▸ Work request 1: Shorten the paragraph of the concert review that begins "Her set opened with a sobering," keeping its main facts.
▸ Work request 2: Summarize the concert review in two sentences.
▸ Work request 3: Copy out the part of the concert review starting at "Her set opened" and ending at "is a volcano.".

▸ Reading passage:
Mary J. Blige is the Queen of Hip-Hop Soul, undisputed. In the course of her explosive show at Shea’s Performing Arts Center Friday night, she proved why. Blige wears her crown with poise, grit and stamina. She is most definitely music royalty.

But first, a princess in her own right: Lalah Hathaway, channeling the husky-voiced spirit of Anita Baker and the tenderness of her father, soul master Donny. Classic R&B doesn’t get more sultry than this. A snippet of Baker’s “Rapture” was too tempting. Earth, Wind & Fire’s “Love’s Holiday” showcased her six-piece band’s keen musicianship.

"Change Your Life,” a track from an upcoming release, is a worthy update of the genre’s aging (but gracefully) keyboard-heavy sound. “Surrender,” a Pharrell-written track from the “Hidden Figures” soundtrack, sounded too much like the songwriter for it to do Hathaway any service.

Regardless, she delivered like a pro, in pink sneakers, and with great humor and hospitality between songs. What a gracious performer, providing a true warm-up for the vocal fire that was to come.

And then Blige lit the stage on fire. There is no “almost” with Blige, no halfway, no potential; there is here and now, 1,000 percent or nothing at all.

Her set opened with a sobering “Love Yourself” from her latest album, “Strength of a Woman.” If you’re following her personal life — which, for the purposes of a concert review, shall remain irrelevant — you know that earlier this year, Blige announced her divorce from her husband of 12 years. The best songs in her 25-year career have dealt with disappointment, and in her royal way, she resurrects like a phoenix. Blige may appear cool and secure behind those sunglasses, but inside she is a volcano.

On the outside, too. Agile and fit as ever at 47, she came to play. And clad in gold sequins, sparkling baggy gold pants and a sporty white tank top, she plays hard.

Unexpected was her choreographic agility. Blige performs without backup dancers — and she doesn’t need them.

After rolling through a string of floor-thumping bangers, Blige handed the mic to her rapturous audience for her huge 1992 hit “Real Love.” Like her biggest hits, this is is now timeless and classic. No one would think of it as being a quarter-century old.

Her eight-piece band rode Blige’s train through a string of medleys that never really stopped. She acted as their bandleader with support and adoration.

▸ Data extracts:

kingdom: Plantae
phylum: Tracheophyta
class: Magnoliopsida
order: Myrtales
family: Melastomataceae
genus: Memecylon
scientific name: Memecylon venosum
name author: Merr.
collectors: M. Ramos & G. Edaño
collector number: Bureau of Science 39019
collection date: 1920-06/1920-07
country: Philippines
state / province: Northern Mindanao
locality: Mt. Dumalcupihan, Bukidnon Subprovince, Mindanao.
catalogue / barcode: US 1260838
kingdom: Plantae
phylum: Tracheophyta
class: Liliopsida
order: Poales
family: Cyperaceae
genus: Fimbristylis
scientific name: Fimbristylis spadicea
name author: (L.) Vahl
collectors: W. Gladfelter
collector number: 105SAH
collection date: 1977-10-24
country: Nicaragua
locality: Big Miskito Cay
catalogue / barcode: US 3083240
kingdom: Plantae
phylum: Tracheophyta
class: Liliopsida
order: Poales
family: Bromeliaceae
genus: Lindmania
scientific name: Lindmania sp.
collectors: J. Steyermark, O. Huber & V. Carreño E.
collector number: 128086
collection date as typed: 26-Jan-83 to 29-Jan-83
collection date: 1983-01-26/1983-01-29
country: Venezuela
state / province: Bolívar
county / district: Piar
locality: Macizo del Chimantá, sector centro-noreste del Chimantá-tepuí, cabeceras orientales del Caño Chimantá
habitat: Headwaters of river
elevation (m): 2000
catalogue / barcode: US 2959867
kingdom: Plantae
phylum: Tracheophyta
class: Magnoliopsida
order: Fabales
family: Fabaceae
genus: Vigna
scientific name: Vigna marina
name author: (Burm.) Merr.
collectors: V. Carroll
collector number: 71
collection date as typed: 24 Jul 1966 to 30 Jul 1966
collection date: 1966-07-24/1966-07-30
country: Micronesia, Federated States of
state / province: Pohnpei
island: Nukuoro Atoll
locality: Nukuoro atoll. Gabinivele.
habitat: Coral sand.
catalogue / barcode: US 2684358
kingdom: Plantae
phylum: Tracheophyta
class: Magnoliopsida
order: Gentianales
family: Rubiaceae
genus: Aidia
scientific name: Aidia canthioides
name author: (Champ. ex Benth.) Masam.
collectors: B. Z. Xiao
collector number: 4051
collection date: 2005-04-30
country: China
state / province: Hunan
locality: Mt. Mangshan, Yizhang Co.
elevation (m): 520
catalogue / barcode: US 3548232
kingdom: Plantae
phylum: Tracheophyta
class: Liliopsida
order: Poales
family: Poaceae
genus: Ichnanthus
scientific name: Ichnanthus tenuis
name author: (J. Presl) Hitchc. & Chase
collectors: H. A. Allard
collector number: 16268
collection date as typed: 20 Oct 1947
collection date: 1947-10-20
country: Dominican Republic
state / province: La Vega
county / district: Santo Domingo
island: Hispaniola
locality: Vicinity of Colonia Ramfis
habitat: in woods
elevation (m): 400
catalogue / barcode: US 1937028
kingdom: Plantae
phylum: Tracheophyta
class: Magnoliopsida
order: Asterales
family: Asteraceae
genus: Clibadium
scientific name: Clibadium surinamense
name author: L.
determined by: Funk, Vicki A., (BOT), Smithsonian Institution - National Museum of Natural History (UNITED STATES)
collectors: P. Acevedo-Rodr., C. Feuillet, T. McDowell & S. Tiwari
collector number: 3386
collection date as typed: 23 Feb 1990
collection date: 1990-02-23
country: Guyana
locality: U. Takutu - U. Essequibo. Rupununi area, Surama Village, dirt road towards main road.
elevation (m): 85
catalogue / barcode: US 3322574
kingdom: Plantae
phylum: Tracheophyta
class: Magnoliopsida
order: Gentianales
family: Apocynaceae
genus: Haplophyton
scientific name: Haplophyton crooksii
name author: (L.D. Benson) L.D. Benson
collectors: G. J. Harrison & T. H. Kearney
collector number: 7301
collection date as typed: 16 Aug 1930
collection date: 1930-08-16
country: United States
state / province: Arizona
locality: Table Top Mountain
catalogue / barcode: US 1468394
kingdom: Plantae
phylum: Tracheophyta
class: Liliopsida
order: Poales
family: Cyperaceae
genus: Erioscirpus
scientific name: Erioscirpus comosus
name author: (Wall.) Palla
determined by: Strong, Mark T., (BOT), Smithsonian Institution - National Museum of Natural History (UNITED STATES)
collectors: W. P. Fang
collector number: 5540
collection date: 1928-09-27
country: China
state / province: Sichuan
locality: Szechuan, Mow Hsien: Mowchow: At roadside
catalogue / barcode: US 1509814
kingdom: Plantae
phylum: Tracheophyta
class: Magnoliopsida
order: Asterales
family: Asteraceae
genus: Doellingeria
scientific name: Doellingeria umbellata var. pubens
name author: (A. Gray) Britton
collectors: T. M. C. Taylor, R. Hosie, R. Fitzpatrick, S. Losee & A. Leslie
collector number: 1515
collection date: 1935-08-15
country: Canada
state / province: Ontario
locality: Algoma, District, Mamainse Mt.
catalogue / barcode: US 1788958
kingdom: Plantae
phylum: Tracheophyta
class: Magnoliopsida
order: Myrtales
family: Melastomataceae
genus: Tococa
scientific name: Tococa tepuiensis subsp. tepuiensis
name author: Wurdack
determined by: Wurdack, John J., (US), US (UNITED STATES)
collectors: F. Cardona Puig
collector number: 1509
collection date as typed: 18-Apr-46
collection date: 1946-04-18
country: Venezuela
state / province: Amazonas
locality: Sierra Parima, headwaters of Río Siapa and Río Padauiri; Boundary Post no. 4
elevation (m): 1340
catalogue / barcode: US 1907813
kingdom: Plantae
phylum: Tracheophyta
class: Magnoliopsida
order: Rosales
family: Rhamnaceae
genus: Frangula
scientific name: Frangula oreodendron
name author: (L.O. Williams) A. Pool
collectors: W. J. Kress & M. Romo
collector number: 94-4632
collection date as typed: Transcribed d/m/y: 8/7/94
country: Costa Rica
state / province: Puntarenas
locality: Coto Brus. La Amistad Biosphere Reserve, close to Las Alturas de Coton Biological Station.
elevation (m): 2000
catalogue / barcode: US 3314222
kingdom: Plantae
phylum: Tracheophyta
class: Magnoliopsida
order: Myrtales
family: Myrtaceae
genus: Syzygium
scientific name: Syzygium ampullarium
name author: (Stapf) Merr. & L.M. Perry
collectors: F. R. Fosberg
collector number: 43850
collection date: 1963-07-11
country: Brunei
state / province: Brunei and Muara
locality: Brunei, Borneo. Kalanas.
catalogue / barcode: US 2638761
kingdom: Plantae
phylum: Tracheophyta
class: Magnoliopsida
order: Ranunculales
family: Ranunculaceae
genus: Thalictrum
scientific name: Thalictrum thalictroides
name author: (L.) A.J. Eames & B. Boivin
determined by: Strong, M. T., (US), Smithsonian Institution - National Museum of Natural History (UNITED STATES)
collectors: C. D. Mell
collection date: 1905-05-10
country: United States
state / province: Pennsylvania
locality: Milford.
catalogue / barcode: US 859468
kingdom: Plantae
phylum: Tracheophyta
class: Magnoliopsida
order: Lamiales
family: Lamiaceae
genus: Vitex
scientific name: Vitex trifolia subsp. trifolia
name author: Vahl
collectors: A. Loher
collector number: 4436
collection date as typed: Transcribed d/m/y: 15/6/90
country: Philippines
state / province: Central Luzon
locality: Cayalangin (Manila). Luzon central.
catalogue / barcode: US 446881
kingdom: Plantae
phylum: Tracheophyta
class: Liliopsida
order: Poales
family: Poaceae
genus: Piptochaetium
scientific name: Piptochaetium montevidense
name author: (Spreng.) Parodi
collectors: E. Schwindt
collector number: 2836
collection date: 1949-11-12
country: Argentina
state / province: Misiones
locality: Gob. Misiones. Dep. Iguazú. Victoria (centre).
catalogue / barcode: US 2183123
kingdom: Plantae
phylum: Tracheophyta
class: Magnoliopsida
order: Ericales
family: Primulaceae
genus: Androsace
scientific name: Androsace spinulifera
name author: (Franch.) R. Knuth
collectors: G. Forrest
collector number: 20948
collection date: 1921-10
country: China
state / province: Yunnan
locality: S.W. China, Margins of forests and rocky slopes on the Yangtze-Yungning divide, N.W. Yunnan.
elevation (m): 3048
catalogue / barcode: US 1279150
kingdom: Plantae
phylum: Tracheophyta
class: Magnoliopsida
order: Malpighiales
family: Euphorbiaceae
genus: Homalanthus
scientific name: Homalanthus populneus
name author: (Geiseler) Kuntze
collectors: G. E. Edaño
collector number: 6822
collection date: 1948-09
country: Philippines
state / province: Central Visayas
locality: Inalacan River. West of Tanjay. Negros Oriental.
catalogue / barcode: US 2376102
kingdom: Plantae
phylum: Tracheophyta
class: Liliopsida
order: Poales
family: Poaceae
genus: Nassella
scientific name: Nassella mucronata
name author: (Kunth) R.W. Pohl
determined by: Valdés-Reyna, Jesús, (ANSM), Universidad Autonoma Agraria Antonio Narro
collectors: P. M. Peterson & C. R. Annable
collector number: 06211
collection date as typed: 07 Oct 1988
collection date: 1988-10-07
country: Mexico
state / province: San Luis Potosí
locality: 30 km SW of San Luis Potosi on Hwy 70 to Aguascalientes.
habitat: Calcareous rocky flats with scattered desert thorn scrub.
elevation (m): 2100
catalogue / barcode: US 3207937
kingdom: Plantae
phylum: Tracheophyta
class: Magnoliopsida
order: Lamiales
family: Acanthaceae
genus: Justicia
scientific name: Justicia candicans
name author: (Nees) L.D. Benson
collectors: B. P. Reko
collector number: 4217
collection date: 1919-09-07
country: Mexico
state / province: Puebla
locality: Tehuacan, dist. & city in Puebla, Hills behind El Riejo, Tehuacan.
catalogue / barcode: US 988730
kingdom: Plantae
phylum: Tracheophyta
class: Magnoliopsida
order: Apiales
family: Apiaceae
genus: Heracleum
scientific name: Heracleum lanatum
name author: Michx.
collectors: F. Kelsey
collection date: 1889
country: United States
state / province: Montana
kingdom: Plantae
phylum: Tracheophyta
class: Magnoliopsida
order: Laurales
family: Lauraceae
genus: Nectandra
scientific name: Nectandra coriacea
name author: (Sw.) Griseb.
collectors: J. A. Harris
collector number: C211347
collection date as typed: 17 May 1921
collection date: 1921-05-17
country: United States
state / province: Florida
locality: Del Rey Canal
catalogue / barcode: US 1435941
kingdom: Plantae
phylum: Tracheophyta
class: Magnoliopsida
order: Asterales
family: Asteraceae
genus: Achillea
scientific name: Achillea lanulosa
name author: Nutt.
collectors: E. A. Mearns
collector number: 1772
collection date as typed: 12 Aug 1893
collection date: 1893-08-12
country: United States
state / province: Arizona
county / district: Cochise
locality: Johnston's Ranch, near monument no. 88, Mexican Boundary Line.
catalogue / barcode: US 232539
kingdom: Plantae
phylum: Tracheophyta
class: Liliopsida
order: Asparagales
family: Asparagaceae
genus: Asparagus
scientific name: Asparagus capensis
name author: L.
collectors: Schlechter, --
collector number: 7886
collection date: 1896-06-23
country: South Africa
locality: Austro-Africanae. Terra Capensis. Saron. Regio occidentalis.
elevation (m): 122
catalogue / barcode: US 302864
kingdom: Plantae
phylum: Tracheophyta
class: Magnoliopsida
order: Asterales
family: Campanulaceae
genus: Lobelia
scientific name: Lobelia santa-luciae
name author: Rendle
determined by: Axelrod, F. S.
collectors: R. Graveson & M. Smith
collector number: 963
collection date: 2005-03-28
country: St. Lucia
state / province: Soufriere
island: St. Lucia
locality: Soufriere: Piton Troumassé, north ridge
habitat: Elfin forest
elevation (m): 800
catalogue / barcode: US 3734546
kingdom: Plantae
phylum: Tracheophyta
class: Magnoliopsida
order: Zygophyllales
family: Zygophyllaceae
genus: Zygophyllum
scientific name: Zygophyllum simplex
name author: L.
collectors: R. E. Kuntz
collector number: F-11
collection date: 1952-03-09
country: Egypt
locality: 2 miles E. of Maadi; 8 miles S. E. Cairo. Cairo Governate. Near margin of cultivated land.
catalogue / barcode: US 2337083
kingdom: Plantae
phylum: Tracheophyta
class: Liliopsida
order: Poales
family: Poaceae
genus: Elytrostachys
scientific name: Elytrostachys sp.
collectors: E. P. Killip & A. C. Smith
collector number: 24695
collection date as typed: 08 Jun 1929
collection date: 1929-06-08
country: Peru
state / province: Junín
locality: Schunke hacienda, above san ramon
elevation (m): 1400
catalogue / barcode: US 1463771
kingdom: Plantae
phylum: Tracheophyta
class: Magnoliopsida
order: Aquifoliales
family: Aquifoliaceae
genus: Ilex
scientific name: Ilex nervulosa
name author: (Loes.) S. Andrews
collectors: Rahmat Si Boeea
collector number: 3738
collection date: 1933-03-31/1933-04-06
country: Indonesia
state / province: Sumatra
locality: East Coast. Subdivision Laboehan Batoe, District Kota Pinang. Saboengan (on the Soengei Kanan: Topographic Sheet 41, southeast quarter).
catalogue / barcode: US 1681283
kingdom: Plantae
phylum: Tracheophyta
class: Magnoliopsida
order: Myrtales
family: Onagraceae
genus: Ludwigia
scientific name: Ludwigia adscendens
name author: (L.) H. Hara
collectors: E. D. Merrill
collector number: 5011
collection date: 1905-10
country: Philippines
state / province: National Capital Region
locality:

▸ Worked solution 1: Blige opened with "Love Yourself," a sobering song from her latest album, "Strength of a Woman." Earlier this year she announced her divorce from her husband of 12 years. The best songs of her 25-year career deal with disappointment, and she rises again like a phoenix. She may look cool behind her sunglasses, but inside she is a volcano.

▸ Worked solution 2: Lalah Hathaway opened the Friday night show at Shea's Performing Arts Center with sultry classic R&B, a skilled six-piece band and great humor between songs. Mary J. Blige then gave an explosive performance, dancing without backup dancers, handing the mic to the crowd for "Real Love" and leading her eight-piece band through nonstop medleys.

▸ Worked solution 3:
Her set opened with a sobering “Love Yourself” from her latest album, “Strength of a Woman.” If you’re following her personal life — which, for the purposes of a concert review, shall remain irrelevant — you know that earlier this year, Blige announced her divorce from her husband of 12 years. The best songs in her 25-year career have dealt with disappointment, and in her royal way, she resurrects like a phoenix. Blige may appear cool and secure behind those sunglasses, but inside she is a volcano.